De janeiro para cá, a máquina hollywoodiana bateu a fronteira do bilhão duas vezes, com dois longas da Disney: a animação "Divertida Mente 2" e a aventura decalcada das HQs da Marvel "Deadpool & Wolverine". Outra potência animada do estúdio de Mickey Mouse, "Moana 2" vai fechar dezembro esgotando a lotação de suas projeções.

Segundo o portal Box-Office Mojo, que analisa o mercado cinematográfico, o primeiro filme não estadunidense a figurar no pódio das maiores receitas globais deste ano (em 34° lugar) é o desenho japonês "Detective Conan: The Million-Dollar Pentagram", que faturou cerca de US$ 108 milhões. Logo abaixo dele figura seu conterrâneo "Haikyu!! The Dumpster Battle", em 37ª posição, com US$ 100 milhões de faturamento. Em 40° lugar aparece a Coreia do Sul, graças ao êxito do thriller "Exhuma", que arrecadou US$ 93 milhões.

Na Europa, a França fez a festa nos últimos 12 meses, contabilizando um blockbuster atrás do outro. Com a comédia "Un P'tit Truc En Plus" (seu maior êxito), a indústria francesa vendeu 10,8 milhões de ingressos. Com o épico, "O Conde de Monte-Cristo", recém-chegado ao Brasil, somou mais uns 9,2 milhões de espectadoras/es. Estima-se que suas cifras se mantenham altas em 2025. É o trabalho que a Unifrance terá no alvorecer do ano que vem.

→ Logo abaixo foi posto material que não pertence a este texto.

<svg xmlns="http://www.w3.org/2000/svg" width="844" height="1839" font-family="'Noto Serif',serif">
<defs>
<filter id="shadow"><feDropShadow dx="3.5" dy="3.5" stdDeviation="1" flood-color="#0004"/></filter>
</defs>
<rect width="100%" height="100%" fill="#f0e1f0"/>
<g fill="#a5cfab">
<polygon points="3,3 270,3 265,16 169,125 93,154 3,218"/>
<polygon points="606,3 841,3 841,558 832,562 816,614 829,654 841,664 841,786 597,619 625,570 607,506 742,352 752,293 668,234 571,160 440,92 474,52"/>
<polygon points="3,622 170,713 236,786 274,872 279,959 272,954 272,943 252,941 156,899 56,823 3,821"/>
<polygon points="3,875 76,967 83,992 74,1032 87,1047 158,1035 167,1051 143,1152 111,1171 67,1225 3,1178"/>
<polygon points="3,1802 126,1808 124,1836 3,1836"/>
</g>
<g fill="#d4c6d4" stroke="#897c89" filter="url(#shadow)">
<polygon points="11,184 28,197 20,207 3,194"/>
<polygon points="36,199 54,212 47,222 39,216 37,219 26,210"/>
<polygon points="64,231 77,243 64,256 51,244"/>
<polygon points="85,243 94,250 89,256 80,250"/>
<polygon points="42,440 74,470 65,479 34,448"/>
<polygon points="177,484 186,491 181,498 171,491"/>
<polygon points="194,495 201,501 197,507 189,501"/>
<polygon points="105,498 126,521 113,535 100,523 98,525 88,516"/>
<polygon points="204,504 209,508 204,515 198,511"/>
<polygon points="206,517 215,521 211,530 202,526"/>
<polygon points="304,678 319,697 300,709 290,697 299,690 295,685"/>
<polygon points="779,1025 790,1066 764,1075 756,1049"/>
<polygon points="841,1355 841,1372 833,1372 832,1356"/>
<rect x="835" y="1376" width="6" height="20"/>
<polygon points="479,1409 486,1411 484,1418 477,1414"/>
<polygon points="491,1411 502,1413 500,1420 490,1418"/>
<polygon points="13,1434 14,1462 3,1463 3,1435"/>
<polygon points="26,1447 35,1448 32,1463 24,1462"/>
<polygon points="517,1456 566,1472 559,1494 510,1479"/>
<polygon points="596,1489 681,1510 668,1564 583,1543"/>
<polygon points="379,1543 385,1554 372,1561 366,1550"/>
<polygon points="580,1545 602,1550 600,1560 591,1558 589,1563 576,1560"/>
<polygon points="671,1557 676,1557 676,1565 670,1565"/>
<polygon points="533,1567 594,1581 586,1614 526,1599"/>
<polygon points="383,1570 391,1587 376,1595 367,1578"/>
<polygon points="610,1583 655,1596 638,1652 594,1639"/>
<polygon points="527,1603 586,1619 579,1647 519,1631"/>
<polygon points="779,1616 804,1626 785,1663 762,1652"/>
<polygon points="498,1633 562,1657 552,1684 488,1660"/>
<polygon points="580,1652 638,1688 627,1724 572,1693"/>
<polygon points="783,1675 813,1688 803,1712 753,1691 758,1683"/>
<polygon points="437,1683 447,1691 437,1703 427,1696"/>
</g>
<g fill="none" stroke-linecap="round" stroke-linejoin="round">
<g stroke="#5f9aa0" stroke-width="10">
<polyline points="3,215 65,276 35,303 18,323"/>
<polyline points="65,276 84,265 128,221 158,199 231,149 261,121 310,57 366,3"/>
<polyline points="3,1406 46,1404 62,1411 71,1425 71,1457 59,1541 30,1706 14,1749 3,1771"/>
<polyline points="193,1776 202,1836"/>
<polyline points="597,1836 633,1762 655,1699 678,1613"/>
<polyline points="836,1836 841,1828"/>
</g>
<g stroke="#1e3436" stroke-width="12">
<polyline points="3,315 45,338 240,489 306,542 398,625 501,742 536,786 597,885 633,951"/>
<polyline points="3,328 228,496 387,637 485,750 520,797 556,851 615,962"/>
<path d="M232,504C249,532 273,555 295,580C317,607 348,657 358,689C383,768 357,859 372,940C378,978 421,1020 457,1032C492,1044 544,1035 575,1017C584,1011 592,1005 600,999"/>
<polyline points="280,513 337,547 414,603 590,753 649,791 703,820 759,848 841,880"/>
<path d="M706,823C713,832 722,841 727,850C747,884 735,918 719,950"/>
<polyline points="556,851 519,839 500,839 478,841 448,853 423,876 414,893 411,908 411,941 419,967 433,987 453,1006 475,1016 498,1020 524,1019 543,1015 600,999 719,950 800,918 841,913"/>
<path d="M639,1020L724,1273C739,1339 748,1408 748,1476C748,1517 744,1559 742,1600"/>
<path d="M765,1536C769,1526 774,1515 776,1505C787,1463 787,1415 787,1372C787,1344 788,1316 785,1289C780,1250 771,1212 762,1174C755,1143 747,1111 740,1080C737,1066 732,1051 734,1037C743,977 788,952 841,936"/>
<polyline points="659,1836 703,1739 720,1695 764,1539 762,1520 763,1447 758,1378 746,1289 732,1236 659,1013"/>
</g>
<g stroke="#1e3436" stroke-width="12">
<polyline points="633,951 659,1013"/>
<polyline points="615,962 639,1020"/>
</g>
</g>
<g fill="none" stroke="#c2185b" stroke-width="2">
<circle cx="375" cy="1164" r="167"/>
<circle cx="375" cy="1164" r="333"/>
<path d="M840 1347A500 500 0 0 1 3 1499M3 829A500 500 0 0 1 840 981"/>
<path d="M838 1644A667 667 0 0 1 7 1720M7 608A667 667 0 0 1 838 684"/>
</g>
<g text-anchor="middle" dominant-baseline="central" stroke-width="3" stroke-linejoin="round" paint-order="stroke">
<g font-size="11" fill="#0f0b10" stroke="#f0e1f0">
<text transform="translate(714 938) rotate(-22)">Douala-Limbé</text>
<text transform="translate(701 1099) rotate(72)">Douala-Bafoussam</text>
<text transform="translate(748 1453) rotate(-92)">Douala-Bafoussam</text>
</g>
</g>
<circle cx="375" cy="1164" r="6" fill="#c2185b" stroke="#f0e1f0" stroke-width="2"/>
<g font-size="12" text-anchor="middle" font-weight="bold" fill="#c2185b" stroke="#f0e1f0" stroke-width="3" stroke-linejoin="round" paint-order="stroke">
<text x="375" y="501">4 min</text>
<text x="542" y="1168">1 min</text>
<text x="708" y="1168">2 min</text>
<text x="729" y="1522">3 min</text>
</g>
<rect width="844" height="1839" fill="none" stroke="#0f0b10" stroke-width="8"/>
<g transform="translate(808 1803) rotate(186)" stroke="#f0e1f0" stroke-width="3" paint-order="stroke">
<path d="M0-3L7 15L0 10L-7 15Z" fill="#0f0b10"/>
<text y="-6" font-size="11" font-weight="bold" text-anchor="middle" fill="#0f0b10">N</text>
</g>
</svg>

Esse é o órgão do governo francês cuja missão é assegurar a circulação mundial dos filmes feitos em solo parisiense, em Marselha, em Nice, em Nantes e arredores, realizando um evento anual, chamado Rendez-vous Avec Le Cinéma Français para atrair distribuidores e a mídia. Trata-se de um fórum organizado no hotel Sofitel Arc de Triomphe, em Paris, sempre em janeiro. Desta vez, vai ser de 14/1 a 21/1. Sua programação de exibições e entrevistas mobiliza estrelas e cineastas. Por lá devem passar talentos como a diretora Audrey Diwann - que abriu o Festival de San Sebastián, em setembro, com o remake de "Emmanuelle" - e a diva Isabelle Huppert, que presidiu o júri do Festival de Veneza, em agosto. Das novidades que devem espocar por lá, destacam-se a sci-fi "Chien 51", de Cédric Jimenez; a biopic em duas partes "De Gaulle", de Antonin Baudry; a fantasia "Kaamelott: The Second Chapter", que dá continuação ao recordita homônimo de público de 2020, sobre a Távola Redonda; a chanchada "Les Tuche: God Save the Tuche", com o Didi Mocó do Velho Mundo, Jean-Paul Rouve; e o thriller "13 Jours 13 Nuits", de Martin Bourboulon. Tudo isso há de renovar a velha máxima de que cinema é a maior diversão.

Mesmo com a concorrência dos streamings e esvaziamentos contínuos, o circuito mundial teve um 2024 recheado de acertos. Que 2025 repita, ou supere, essa marca.